### Your assignment
Repeat the listing exactly, line by line, and leave the pictures behind.
——————
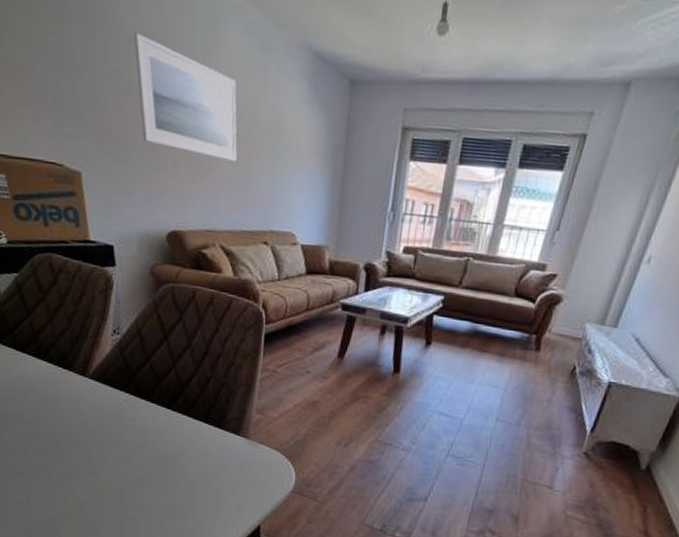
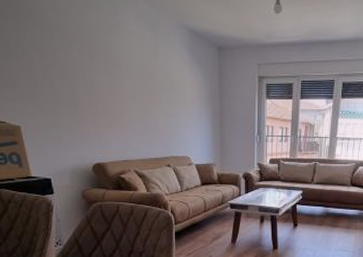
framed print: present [134,32,237,162] -> none [54,23,141,110]

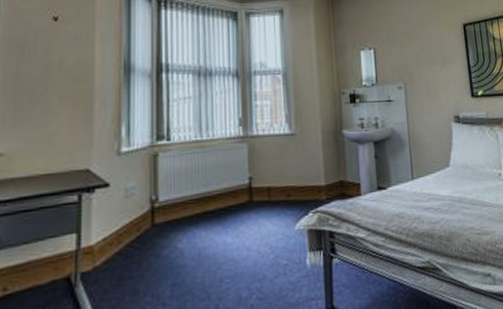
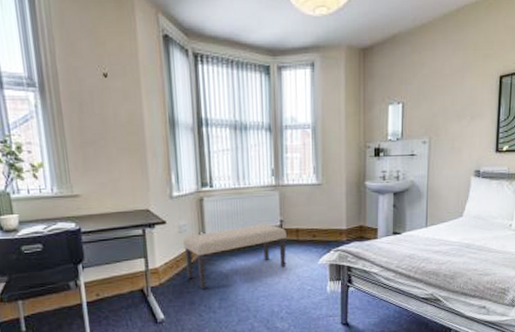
bench: none [129,182,257,271] -> present [183,224,287,289]

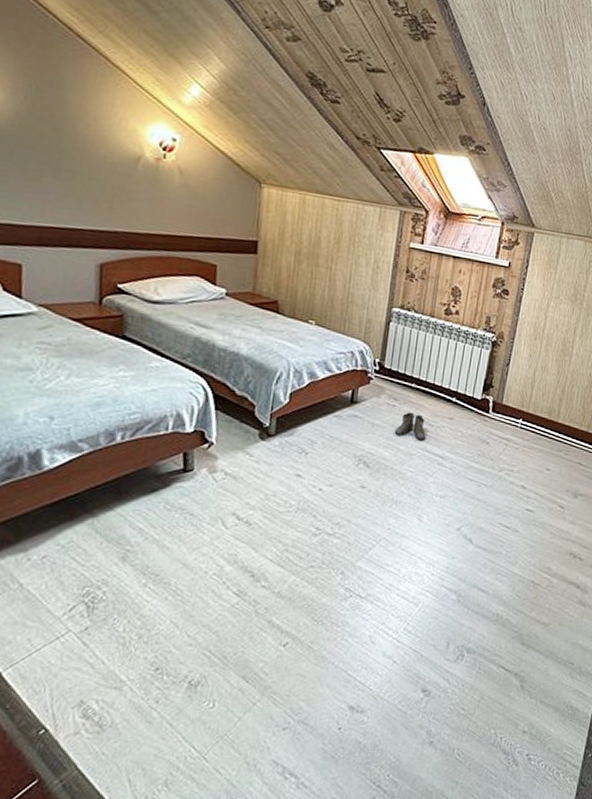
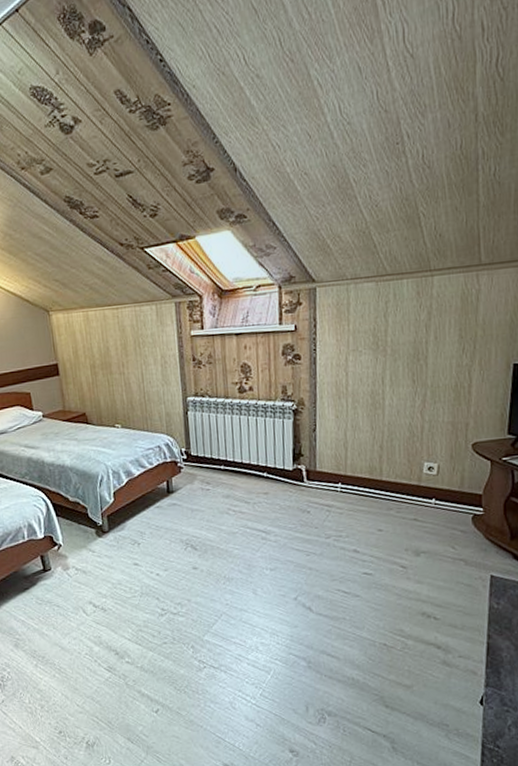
boots: present [394,412,426,441] -> none [213,493,245,519]

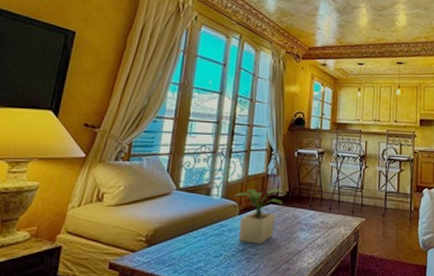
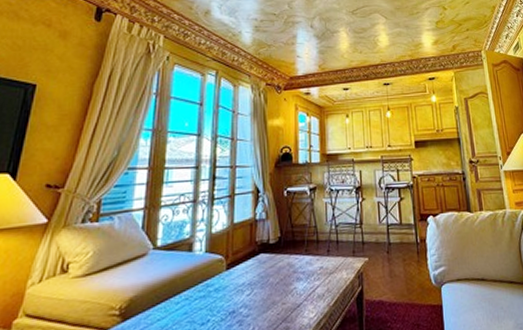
potted plant: present [232,188,286,245] -> none [218,234,277,304]

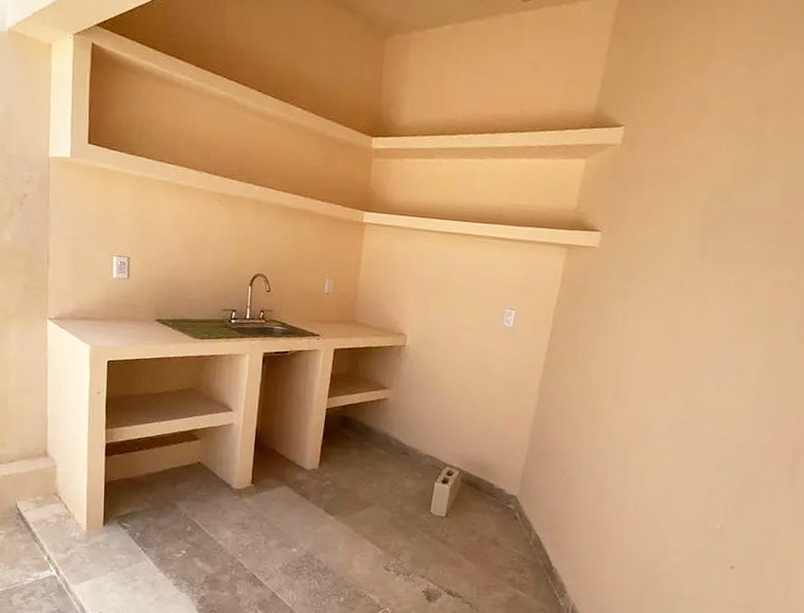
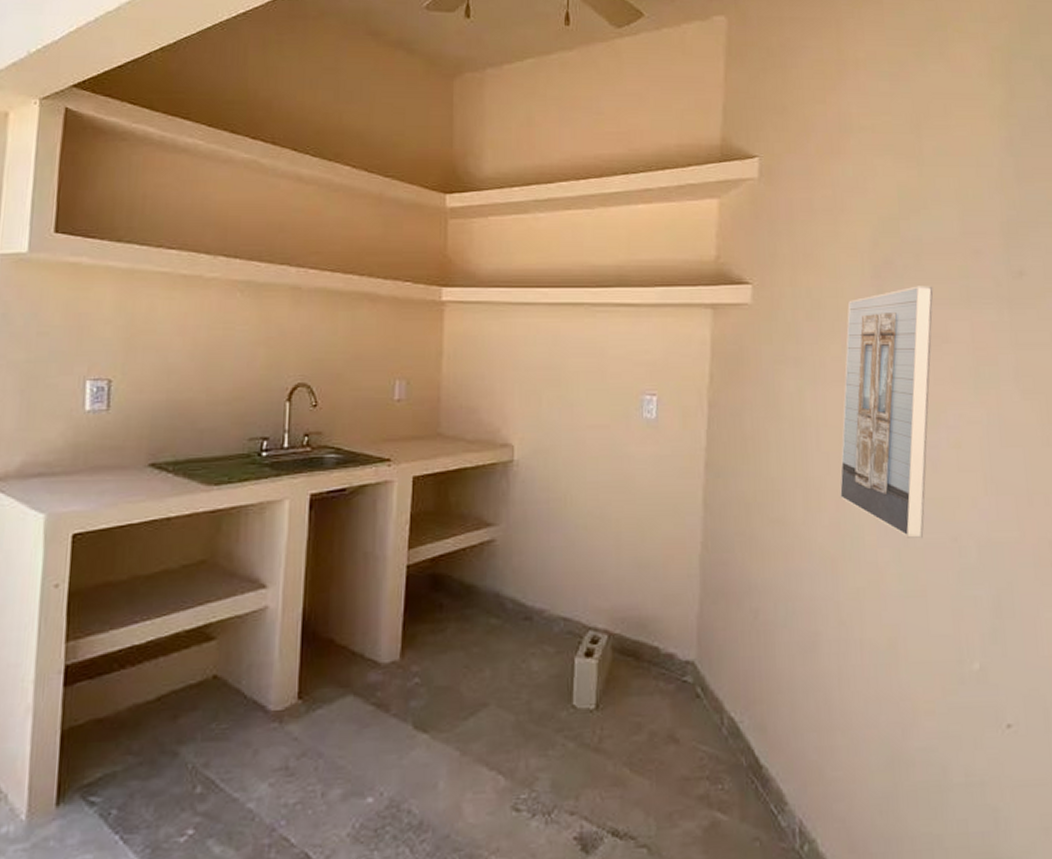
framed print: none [640,246,747,436] -> present [839,286,934,539]

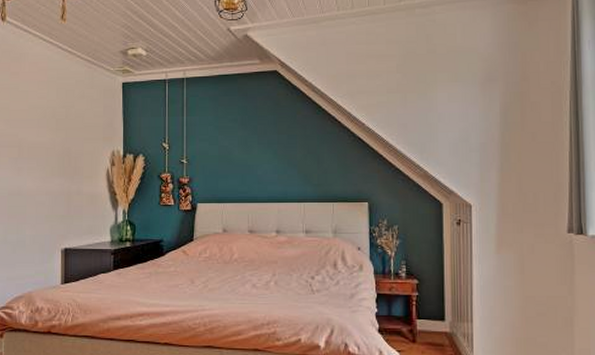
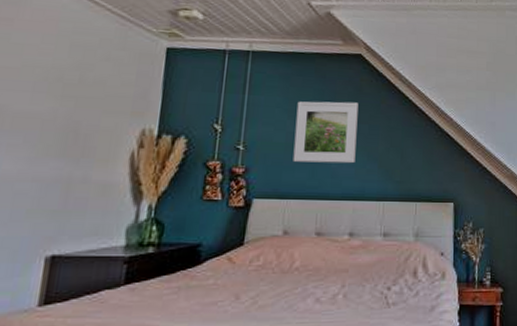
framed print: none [226,115,277,171] -> present [293,101,359,164]

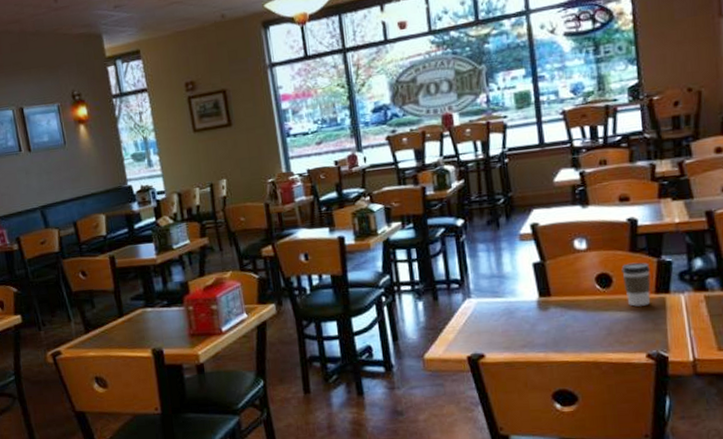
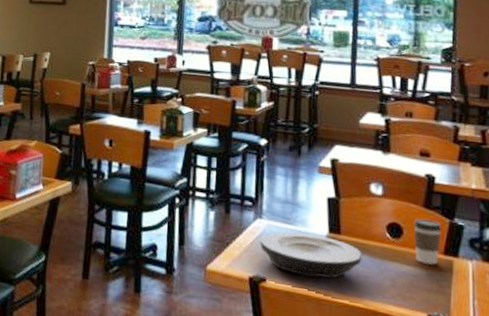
plate: none [472,301,576,344] -> present [260,232,362,279]

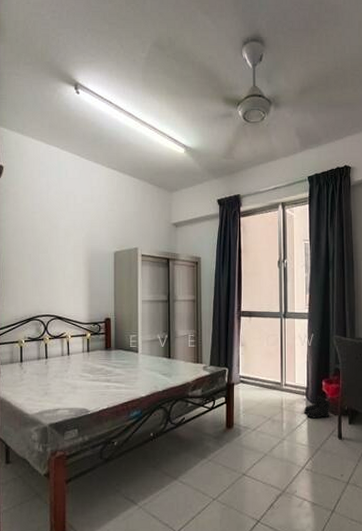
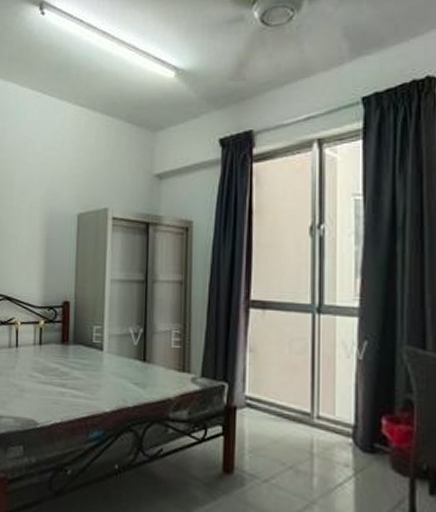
boots: present [303,395,331,419] -> none [348,439,397,478]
——————
### Result of the task
framed print: present [134,32,237,162] -> none [54,23,141,110]

bench: none [129,182,257,271] -> present [183,224,287,289]

boots: present [394,412,426,441] -> none [213,493,245,519]

potted plant: present [232,188,286,245] -> none [218,234,277,304]

framed print: none [640,246,747,436] -> present [839,286,934,539]

framed print: none [226,115,277,171] -> present [293,101,359,164]

plate: none [472,301,576,344] -> present [260,232,362,279]

boots: present [303,395,331,419] -> none [348,439,397,478]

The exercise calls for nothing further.